Different forms of music that were established during the common practice period have separate conventions about the number of movements required, and their tempo and structure. It was customary for the first movement in a symphony to be allegro and in sonata form, the second andante or adagio, the third a fast scherzo or a Menuett, and the fourth a lively allegro. These conventions were not always strictly followed, however. Examples abound of symphonies from the common practice period that begin or end with a slow movement, or which have three, or even five or more movements. A three-movement version of the symphony form was conventionally used for instrumental concertos, containing only a slow central movement.

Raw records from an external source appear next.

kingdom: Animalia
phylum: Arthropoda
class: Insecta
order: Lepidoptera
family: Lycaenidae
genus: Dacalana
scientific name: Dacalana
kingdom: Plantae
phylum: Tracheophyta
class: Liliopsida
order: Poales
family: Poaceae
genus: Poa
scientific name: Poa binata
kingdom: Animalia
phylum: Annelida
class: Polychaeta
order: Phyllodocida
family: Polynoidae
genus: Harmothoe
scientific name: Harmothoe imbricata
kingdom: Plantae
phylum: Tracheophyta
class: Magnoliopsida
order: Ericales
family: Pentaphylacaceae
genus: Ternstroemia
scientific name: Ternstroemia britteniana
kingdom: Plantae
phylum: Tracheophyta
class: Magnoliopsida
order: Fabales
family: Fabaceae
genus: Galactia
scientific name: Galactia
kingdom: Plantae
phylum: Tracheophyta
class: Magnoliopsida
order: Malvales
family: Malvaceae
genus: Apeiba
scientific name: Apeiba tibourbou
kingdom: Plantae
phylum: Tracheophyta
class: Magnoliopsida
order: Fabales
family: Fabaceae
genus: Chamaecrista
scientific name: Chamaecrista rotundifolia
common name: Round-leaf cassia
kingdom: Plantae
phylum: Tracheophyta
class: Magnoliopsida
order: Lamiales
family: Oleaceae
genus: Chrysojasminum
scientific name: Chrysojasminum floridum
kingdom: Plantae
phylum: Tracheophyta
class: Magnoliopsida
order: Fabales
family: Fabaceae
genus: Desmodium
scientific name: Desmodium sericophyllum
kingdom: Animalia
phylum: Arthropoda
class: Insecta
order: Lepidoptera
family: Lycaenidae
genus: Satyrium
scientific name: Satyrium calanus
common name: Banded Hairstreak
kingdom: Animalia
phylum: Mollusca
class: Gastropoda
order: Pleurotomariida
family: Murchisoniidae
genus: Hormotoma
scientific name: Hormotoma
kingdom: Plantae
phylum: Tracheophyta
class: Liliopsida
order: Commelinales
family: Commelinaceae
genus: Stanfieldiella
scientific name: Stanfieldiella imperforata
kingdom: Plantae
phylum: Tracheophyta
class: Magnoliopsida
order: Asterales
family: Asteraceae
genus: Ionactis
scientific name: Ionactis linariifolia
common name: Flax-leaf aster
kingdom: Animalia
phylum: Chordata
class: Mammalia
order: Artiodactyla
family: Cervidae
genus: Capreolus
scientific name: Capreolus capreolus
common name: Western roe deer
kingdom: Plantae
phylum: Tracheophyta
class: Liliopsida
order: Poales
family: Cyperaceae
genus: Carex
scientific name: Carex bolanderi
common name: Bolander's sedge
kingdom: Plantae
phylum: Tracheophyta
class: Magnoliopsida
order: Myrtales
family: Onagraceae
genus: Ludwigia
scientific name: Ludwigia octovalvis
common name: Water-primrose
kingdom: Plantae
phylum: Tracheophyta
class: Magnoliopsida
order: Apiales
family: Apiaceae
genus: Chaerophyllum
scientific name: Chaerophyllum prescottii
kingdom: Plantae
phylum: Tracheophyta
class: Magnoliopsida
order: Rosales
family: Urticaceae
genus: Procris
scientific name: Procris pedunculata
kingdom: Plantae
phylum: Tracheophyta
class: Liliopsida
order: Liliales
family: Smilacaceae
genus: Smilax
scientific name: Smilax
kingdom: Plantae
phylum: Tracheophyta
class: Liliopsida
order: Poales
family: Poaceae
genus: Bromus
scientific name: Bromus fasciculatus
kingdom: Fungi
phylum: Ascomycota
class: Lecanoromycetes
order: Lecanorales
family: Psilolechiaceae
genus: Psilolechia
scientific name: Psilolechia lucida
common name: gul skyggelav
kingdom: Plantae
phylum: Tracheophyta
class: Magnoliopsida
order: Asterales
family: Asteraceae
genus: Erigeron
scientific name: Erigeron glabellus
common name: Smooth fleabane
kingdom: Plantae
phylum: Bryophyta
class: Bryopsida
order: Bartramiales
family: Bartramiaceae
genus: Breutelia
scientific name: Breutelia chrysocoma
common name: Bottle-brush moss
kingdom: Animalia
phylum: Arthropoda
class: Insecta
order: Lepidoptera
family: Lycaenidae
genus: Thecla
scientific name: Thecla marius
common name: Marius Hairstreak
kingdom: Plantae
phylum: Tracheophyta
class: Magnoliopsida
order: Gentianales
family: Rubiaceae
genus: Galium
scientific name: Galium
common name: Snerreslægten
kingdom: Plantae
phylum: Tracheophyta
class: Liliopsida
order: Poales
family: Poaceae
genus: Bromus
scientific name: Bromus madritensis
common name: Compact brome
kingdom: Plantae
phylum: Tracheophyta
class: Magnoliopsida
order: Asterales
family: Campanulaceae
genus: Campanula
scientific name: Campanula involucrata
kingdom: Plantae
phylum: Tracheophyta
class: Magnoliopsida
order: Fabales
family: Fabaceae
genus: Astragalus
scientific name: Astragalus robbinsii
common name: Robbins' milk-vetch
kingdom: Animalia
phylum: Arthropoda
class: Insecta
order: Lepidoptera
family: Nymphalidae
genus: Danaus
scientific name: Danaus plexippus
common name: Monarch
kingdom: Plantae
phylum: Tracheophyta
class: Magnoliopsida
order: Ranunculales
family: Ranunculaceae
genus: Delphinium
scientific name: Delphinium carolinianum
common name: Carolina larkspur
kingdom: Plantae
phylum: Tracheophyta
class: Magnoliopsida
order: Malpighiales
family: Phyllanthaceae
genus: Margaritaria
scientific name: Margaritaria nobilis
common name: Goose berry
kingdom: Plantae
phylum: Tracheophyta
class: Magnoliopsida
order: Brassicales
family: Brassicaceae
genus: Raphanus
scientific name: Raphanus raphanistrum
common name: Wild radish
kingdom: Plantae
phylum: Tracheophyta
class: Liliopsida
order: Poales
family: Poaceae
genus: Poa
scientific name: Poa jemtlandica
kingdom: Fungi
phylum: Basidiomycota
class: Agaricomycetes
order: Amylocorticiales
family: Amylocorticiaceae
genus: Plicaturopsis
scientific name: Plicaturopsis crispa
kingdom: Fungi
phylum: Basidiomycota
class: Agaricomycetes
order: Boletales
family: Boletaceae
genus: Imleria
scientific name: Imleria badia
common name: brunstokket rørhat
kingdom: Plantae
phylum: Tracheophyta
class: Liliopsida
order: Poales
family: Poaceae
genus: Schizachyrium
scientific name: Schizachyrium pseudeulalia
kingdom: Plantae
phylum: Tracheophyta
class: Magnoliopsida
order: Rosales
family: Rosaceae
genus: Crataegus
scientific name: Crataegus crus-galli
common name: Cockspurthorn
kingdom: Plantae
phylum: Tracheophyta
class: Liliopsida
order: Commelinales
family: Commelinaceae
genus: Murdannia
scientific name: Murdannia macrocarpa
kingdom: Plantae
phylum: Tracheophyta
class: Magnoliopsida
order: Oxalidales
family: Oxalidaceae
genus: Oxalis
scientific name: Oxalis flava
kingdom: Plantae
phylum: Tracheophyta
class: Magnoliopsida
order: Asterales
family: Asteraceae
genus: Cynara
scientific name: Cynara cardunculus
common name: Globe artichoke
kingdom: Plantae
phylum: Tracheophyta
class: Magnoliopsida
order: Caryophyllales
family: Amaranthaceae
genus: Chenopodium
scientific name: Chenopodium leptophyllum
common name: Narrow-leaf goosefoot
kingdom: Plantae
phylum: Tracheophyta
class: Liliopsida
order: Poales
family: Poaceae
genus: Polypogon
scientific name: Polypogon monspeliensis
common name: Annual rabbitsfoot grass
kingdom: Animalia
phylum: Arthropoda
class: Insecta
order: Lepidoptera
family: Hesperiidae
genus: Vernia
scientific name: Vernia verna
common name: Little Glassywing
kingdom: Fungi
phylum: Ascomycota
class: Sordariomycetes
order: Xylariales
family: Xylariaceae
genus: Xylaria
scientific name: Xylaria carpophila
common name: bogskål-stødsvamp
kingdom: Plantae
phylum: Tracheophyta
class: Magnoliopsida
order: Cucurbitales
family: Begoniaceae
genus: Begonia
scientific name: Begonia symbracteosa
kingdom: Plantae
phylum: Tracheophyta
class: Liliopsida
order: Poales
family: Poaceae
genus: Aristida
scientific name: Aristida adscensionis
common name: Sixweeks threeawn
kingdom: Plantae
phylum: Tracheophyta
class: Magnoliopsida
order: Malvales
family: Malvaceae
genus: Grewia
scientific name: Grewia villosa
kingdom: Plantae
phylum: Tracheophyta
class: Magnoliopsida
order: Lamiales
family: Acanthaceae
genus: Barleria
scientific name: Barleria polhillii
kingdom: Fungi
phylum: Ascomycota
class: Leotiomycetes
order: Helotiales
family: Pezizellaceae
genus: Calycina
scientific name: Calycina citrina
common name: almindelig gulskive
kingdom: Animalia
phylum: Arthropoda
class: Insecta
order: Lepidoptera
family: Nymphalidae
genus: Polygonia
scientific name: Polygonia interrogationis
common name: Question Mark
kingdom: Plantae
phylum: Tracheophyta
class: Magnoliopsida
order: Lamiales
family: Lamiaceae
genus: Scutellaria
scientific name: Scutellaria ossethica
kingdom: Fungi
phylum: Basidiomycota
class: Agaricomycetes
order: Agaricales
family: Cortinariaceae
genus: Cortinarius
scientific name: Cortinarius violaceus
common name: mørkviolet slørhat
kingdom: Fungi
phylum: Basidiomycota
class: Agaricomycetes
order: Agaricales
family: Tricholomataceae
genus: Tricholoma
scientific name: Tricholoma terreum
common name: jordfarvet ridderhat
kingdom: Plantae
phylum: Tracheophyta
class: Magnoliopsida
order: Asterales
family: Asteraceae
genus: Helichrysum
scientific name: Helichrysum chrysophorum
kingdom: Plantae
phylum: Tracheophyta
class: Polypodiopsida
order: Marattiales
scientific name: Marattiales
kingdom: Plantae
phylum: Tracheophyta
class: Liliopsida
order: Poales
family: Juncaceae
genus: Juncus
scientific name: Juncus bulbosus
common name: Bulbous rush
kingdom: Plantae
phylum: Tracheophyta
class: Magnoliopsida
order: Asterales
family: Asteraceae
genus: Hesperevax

In concerts it is, these days, customary to applaud when the entire work is completed, not between movements. During the classical era it was commonplace to applaud after each movement, and individual movements were sometimes encored.

As well as concertos and symphonies, many chamber works also use these forms. These chamber pieces are typically named after the ensemble for which they are written: for example, string quartet, piano trio, wind quintet. As with symphonies there are numerous examples of exceptions to the standard scheme: for example Beethoven's String Quartet op. 131 is in seven movements which are played without any breaks between them.

The term 'sonata' often denotes a multi-movement work for a solo instrument, or a solo instrument with piano; e.g. a "cello sonata" generally refers to a multi-movement piece for cello and piano.

Sources

  1. ^ Spencer & Temko (1988). Form in Music, p.31. ISBN 0-88133-806-0.
  2. ^ Benward & Saker (2009). Music in Theory and Practice: Volume II, p.358. Eighth Edition. ISBN 978-0-07-310188-0.